C'était lié aux États-Unis, mais il croyait fermement en l'Europe. Contre l'avis de Romiti et Cuccia, il s'est battu pour l'entrée de l'Italie dans l'euro avec le groupe de tête. Il savait très bien que pour les entreprises, ce serait un grand défi car il ne serait plus possible de compter sur la dévaluation de la lire. Mais il savait aussi (et la question est toujours d'actualité) que l'autarcie, s'enfermer dans ses propres frontières n'assure pas une plus grande protection, mais enferme tout le pays dans une cage, une véritable prison.
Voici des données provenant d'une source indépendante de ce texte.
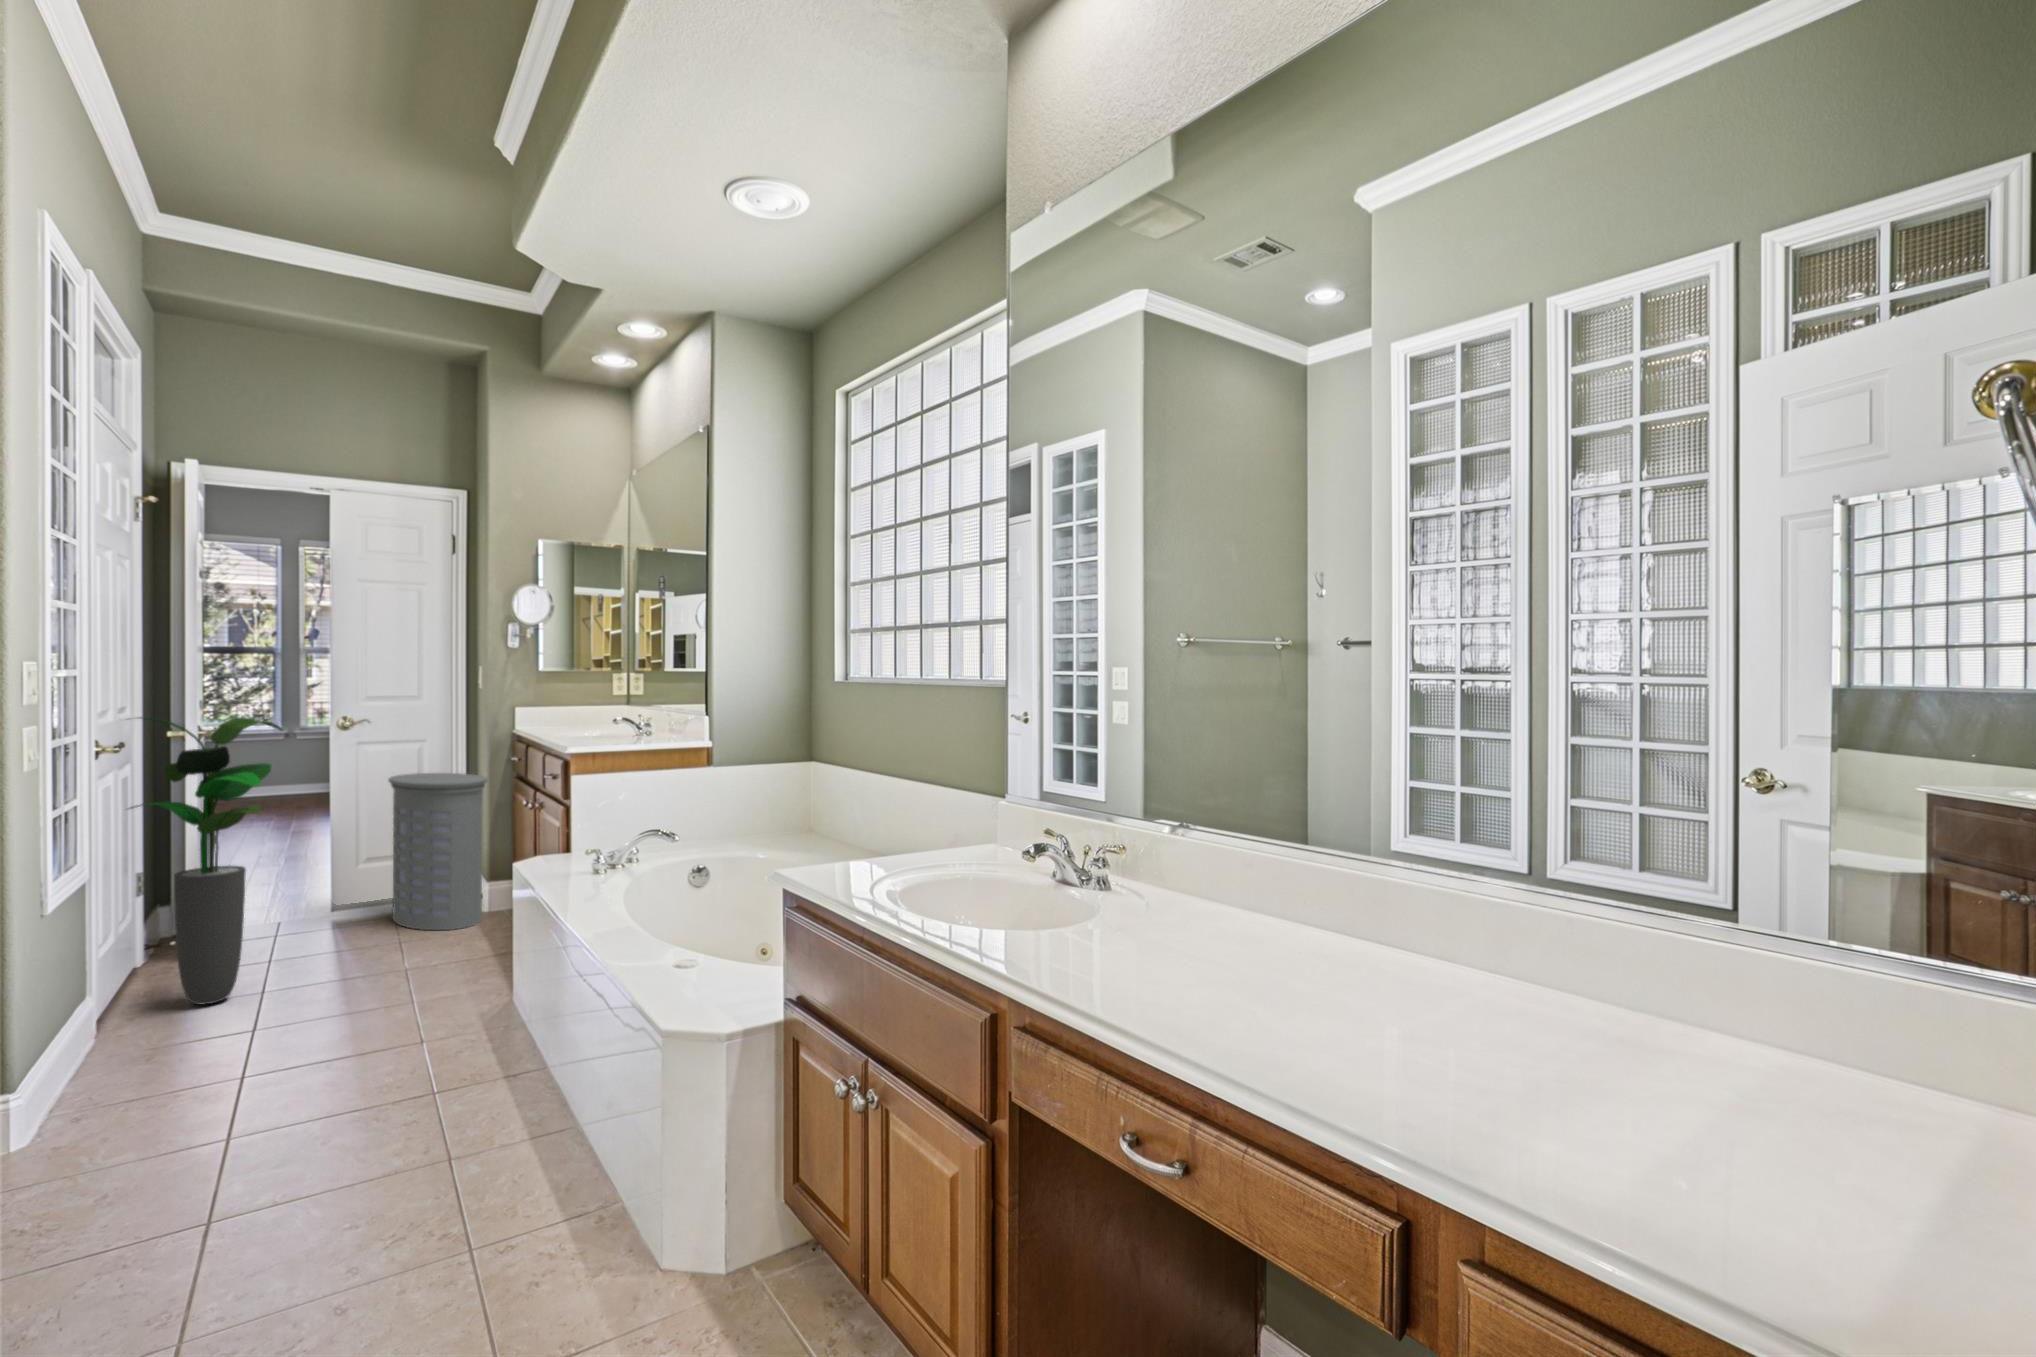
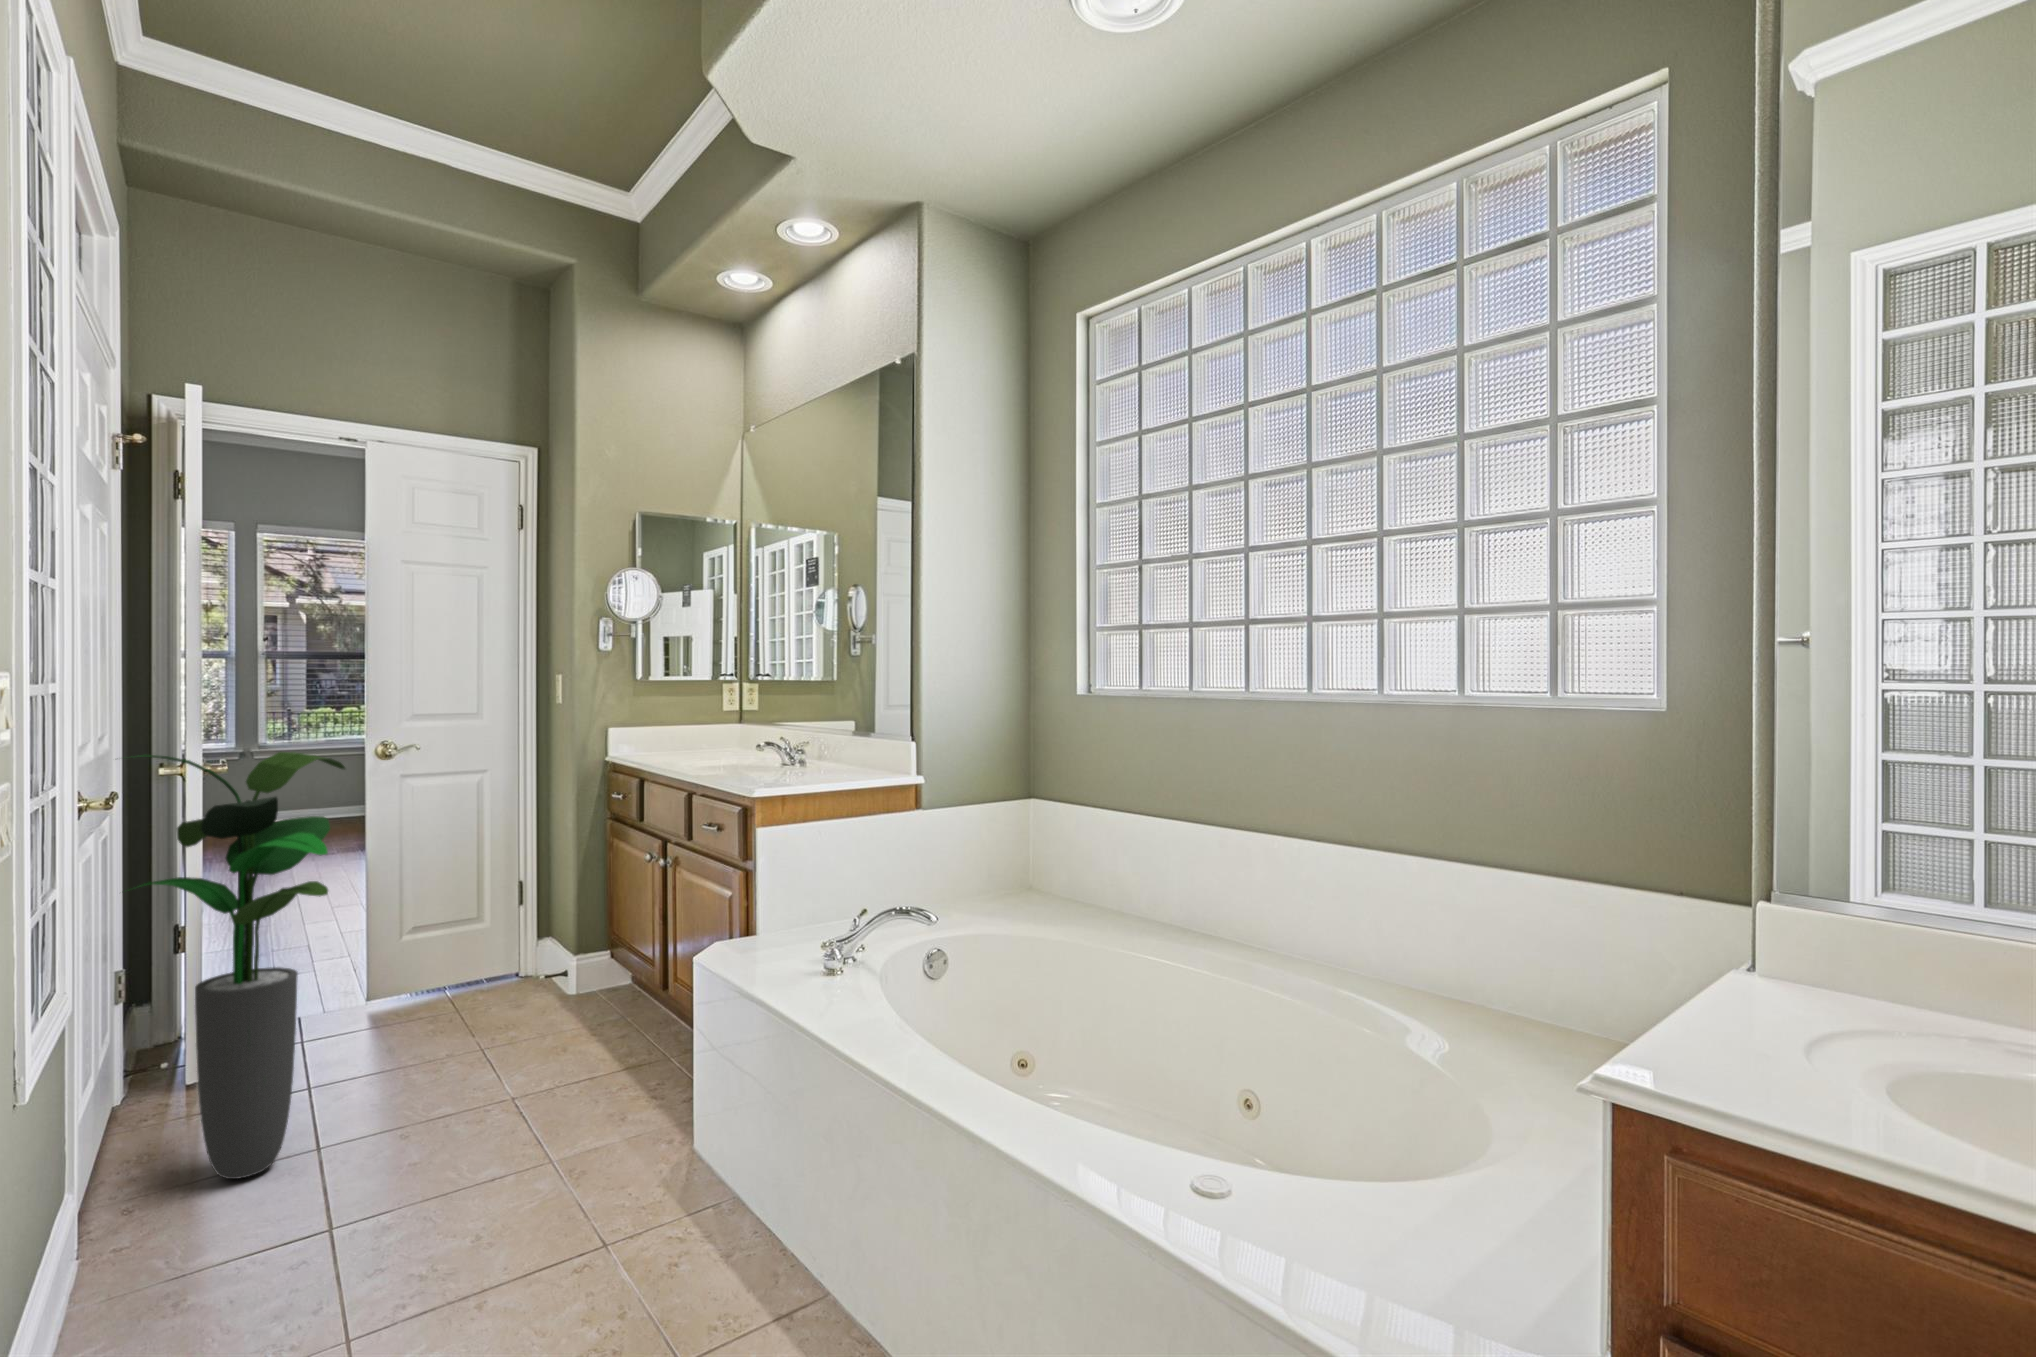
laundry hamper: present [388,773,487,930] -> none [447,814,581,1029]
Peut-être qu'un jour une biographie de l'avocat sera écrite. Agnelli débarrassé des commérages, mais capable de nous redonner un homme complexe, avec beaucoup de contradictions humaines mais qui fut une figure emblématique de notre histoire du siècle dernier pour notre pays.

A travers lui, nous devrions faire face à une reconstruction historique de la renaissance puis du lent déclin de notre pays depuis l'après-guerre jusqu'à nos jours. Comprendre les raisons pour lesquelles nous avons perdu le chemin de la croissance. Si aujourd'hui nous repensons aux cinquante dernières années du siècle dernier, et faisons une comparaison avec le monde d'aujourd'hui, nous nous rendons compte que tout a changé. La vie de cette époque nous semble lointaine non pas par décennies, mais par siècles. Les grandes entreprises de ces années ont disparu, ou ont tellement rétréci qu'ils se confondent avec tous les autres. En politique, les partis ecclésiastiques, c'est-à-dire idéologiques, ont disparu et à leur place il y a des formations personnelles ou des formations basées sur un vaut un (ce qui n'est pas si vrai qu'on décide de changer de nom dans une réunion de quatre personnes) .

Les problèmes qui nous tourmentaient ces années-là, comme la guerre chimique, ou l'opposition entre finance laïque et finance catholique, se sont évanouis. Ainsi qu'en général nous ne sommes plus en proie à l'hyperflation. Nous sommes dans un monde totalement différent. Le protagonisme individuel impulsé par les réseaux sociaux a démoli les anciennes classes dirigeantes, qui avaient certes beaucoup de torts, mais ont laissé un vide à leur place. Pourtant, petit à petit, la conviction s'impose qu'une vraie démocratie ne peut vivre sans une classe dirigeante digne d'avoir la confiance de la majorité des citoyens. Et c'est là, peut-être, la leçon la plus durable que l'on puisse tirer de la figure d'Avvocato Agnelli, un homme d'un autre siècle, mais qui nous rappelle que la fonction de manager est indissociable de la prise de responsabilité, du sens de devoir et de courage face aux dangers.

Ici, voulant qualifier la figure d'Agnelli d'un seul adjectif, on peut dire qu'il s'agissait un homme courageux.